> **SOURCE DOCUMENT**
┌────────

Adam of Bremen was invited by archbishop Adalbert of Bremen to come and write the history of Hamburg and of the Northern lands. Adam came to Bremen in 1068. There are no certain dates known, but he is believed to have come from Meissen (Latin Misnia) in Saxony.

Adam's works consist of four books, three on history and one on geography. He personally visited king Svend Estridson, who had knowledge of history and geography of the Northern lands. Adam of Bremen was the first European author to record Vinland in a land centuries later called America.

Bremen was a major trading town, and ships, traders and missionaries went from there to many different locations. The earlier archbishopric seat in Hamburg had been attacked and destroyed several times, and thereafter the sees of Hamburg and Bremen were combined for protection. For three hundred years Hamburg, beginning with bishop Ansgar, then the Hamburg-Bremen archbishopric had been designated as the "Mission of the North" and had jurisdiction over all missions in Scandinavia, Northern Russia, Iceland and Greenland.

Then the archbishop of Hamburg-Bremen had a falling-out with the pope and in 1105 a separate archbishopric for the North was established in Lund.

Adam had based his works on Einhard, Cassiodorus and other earlier historians' accounts. By 1072 he had finished his work, known as the Gesta Hammaburgensis Ecclesiae Pontificum.

└────────

> **OBJECTIVE A**
Duplicate the natural history rows from the line containing "phylum: Arthropoda" through the last row, including both ends.
These rows have no connection to the passage on Adam of Bremen.

Data entries:
┌────────

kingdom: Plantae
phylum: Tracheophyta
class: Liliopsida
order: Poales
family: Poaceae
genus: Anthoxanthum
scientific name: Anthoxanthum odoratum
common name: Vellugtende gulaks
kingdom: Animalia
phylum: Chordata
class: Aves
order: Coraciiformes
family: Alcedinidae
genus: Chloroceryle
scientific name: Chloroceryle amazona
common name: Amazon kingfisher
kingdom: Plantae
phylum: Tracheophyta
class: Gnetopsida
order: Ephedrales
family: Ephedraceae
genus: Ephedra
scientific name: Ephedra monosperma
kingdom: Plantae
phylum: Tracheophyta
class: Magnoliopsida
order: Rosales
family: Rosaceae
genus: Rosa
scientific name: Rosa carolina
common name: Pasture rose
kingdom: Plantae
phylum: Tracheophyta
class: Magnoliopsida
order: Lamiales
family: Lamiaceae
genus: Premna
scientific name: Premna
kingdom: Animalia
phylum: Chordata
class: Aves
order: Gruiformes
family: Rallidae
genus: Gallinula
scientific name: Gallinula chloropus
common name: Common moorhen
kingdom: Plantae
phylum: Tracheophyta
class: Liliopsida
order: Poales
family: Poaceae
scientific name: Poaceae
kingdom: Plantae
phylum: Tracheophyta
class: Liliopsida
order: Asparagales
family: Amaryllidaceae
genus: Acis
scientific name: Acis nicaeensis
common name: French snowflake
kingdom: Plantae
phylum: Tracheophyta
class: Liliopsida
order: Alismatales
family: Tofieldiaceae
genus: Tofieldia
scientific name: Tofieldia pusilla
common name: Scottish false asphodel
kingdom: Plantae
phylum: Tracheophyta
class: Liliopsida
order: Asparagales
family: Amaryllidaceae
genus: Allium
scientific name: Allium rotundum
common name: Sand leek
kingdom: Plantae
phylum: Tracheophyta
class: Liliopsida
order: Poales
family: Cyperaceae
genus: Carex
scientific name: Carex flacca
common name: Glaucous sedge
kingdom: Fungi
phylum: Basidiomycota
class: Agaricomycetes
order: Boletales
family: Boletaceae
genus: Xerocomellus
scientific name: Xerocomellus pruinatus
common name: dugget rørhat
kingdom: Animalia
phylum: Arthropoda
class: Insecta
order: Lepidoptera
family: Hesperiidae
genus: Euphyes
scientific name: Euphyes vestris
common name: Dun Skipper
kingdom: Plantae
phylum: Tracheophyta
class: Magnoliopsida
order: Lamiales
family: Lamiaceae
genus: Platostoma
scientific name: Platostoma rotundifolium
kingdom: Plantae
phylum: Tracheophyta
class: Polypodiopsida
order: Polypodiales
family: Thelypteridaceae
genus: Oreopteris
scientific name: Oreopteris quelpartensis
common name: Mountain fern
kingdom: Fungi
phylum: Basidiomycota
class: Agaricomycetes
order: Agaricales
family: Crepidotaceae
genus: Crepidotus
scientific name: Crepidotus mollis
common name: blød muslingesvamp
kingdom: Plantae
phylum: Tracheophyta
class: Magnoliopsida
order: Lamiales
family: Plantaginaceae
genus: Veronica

└────────

> **OBJECTIVE B**
Reproduce the passage on Adam of Bremen from "Adam of Bremen was invited" through "Misnia) in Saxony.", inclusive, switching "invited" to "summoned".

> **TASK ANSWER A**
phylum: Arthropoda
class: Insecta
order: Lepidoptera
family: Hesperiidae
genus: Euphyes
scientific name: Euphyes vestris
common name: Dun Skipper
kingdom: Plantae
phylum: Tracheophyta
class: Magnoliopsida
order: Lamiales
family: Lamiaceae
genus: Platostoma
scientific name: Platostoma rotundifolium
kingdom: Plantae
phylum: Tracheophyta
class: Polypodiopsida
order: Polypodiales
family: Thelypteridaceae
genus: Oreopteris
scientific name: Oreopteris quelpartensis
common name: Mountain fern
kingdom: Fungi
phylum: Basidiomycota
class: Agaricomycetes
order: Agaricales
family: Crepidotaceae
genus: Crepidotus
scientific name: Crepidotus mollis
common name: blød muslingesvamp
kingdom: Plantae
phylum: Tracheophyta
class: Magnoliopsida
order: Lamiales
family: Plantaginaceae
genus: Veronica

> **TASK ANSWER B**
Adam of Bremen was summoned by archbishop Adalbert of Bremen to come and write the history of Hamburg and of the Northern lands. Adam came to Bremen in 1068. There are no certain dates known, but he is believed to have come from Meissen (Latin Misnia) in Saxony.